Les scénarios sont composés d’actes qui s’analysent eux-mêmes en séquences. Puis les séquences en scènes qui elles-mêmes sont composées de moments que les anglo-saxons nomment beats.
Une scène est censée être une unité dramatique avec un lieu et un temps. Si le lieu change, si le temps change, la scène change. Comme chaque scène devrait faire avancer le récit, à la fois son intrigue et ses personnages, il est plus commode que lorsque l’on parle de scènes, de se référer plutôt à une séquence.
Une scène devrait être motivée par ce qui la précède et elle-même être l’initiatrice d’un moment futur.
De la cause à l’effet
La loi de causalité peut s’appliquer à la fiction. Quelque soit l’opinion qu’un auteur ou une autrice puissent avoir par ailleurs sur la légitimité des relations causales dans la vie réelle, il n’en reste pas moins que l’écriture d’une œuvre de fiction sera facilitée en se fondant sur un lien de cause à effet.
En somme, une scène au présent narratif est composée de réminiscences, de souvenirs d’événements passés et d’une attente, d’une anticipation d’événements futurs.
Justifier une scène
La légitimité d’une scène peut s’expliquer par l’implication plus avant dans le problème (ou Story Goal) du personnage principal. En fait, chaque scène ou séquence devrait diriger le lecteur et la lectrice vers le climax, c’est-à-dire le préambule du dénouement de l’histoire.
Pour s’en assurer, il suffit de se demander
- Quelle est l’utilité de cette scène ? Les informations qu’elle véhicule sont-elles indispensables ? Par exemple, est-il indispensable qu’elle lui déclare qu’elle le quitte ? ou bien ne pourrait-on simplement la montrer s’éloigner dans le chemin sans se retourner ? et faire l’économie d’un tête à tête qui pourrait casser le rythme et être redondant.

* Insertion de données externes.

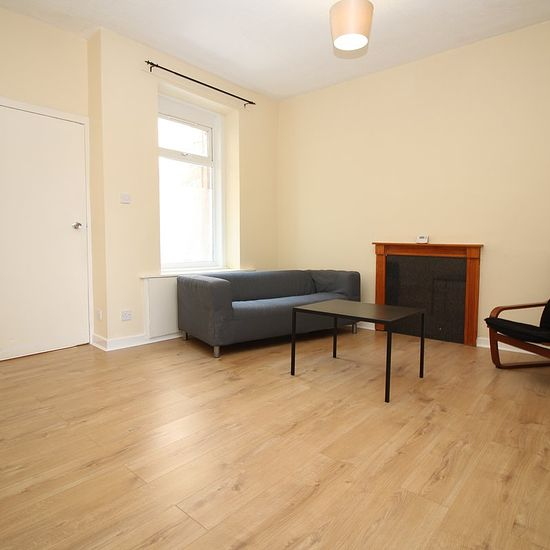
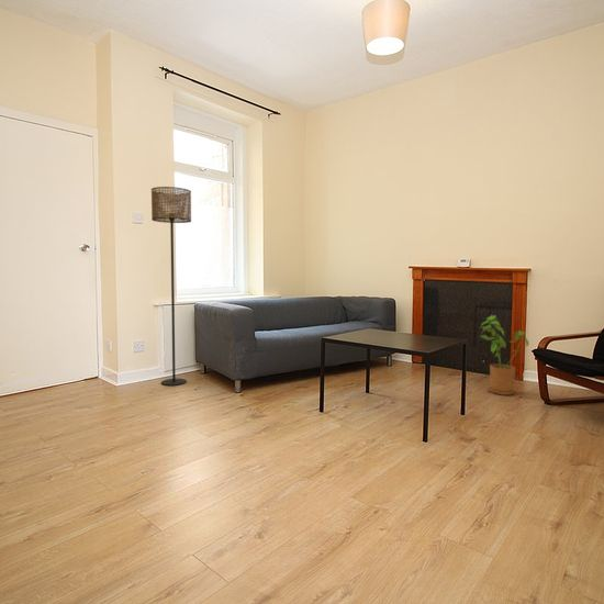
+ house plant [479,314,530,396]
+ floor lamp [150,186,192,387]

- Pourquoi ai-je besoin de cette scène ? Qu’est-ce qui vous a poussé à l’écrire ? Gardez à l’esprit que votre muse peut musarder et vous entraîner vers des élans lyriques inutiles. Ce n’est pas le désir qui est important ici. Vous serez toujours en manque d’écrire quelque chose. C’est pour cela que vous écrivez.
Ce que vous devez comprendre, c’est la nécessité de cette scène spécifique pour le récit dans son ensemble. En quoi l’articulation de cette scène dans le tout est nécessaire à ce tout. - Quel est le but de cette scène ? Après vous être persuadé de la nécessité de la scène ou ne pas vous être résolu à la supprimer, vous devez définir son but. Par exemple si vous souhaitez communiquer à votre lectrice et à votre lecteur que votre héroïne est une sportive, vous pourriez créer une scène où on l’a voit sauter en parachute ou bien la faire rentrer chez elle et l’a montrer rangeant un parachute dans son garage. Le lecteur/spectateur en déduira intuitivement un lien entre le parachute (l’objet) et la qualité de sportive de votre personnage.
- Une scène devrait donc révéler quelque chose de nouveau à propos d’un personnage ou du récit. Posez-vous la question de ce qu’elle révèle.
- Un autre point important à ne pas négliger, c’est de savoir si le lecteur/spectateur sera accroché par la scène. C’est-à-dire est-ce que celle-ci excite sa curiosité et lui donne l’envie d’en savoir plus ?
Visualiser les scènes
C’est le mantra d’un scénario. Il faut montrer les choses. Dans Witness, par exemple, au moment de la pause lors de la construction de la grange, Rachel qui est censé épouser un Amish énonce son choix de John qui n’est pas Amish en lui servant en premier un rafraîchissement.
Pourquoi laissez échapper par des lignes de dialogue ce que deux personnages pensent ? Supposons deux personnages qui ont de tendres sentiments l’un envers l’autre mais qui combattent ces sentiments. Un peu comme Tony et Angela dans Madame est servie.
Il sera plus efficace d’inventer des situations qui détourneront le moment de la révélation parce que l’auteur ou l’autrice ne veulent pas que cette révélation ait lieu (du moins pour le moment). Imaginons qu’un homme et une femme s’aiment tendrement mais ne veulent pas se l’avouer mutuellement ni à eux-mêmes. Ils se promènent dans la campagne et s’apprêtent à traverser un pont.
Avant le passage du pont, tout était réuni pour la déclaration de leur amour. Une ligne de dialogue comme par exemple :
Lorsqu’on aime quelqu’un, il faut lui crier son amour. Immédiatement.
Ou alors..
Et le couple traverse le pont et le dialogue continue :
Le moment t’échappera et il sera trop tard.
Ainsi, le passage du pont devient une métaphore qui renforce les lignes de dialogue et confirme l’information que l’amour est une fois de plus retardé.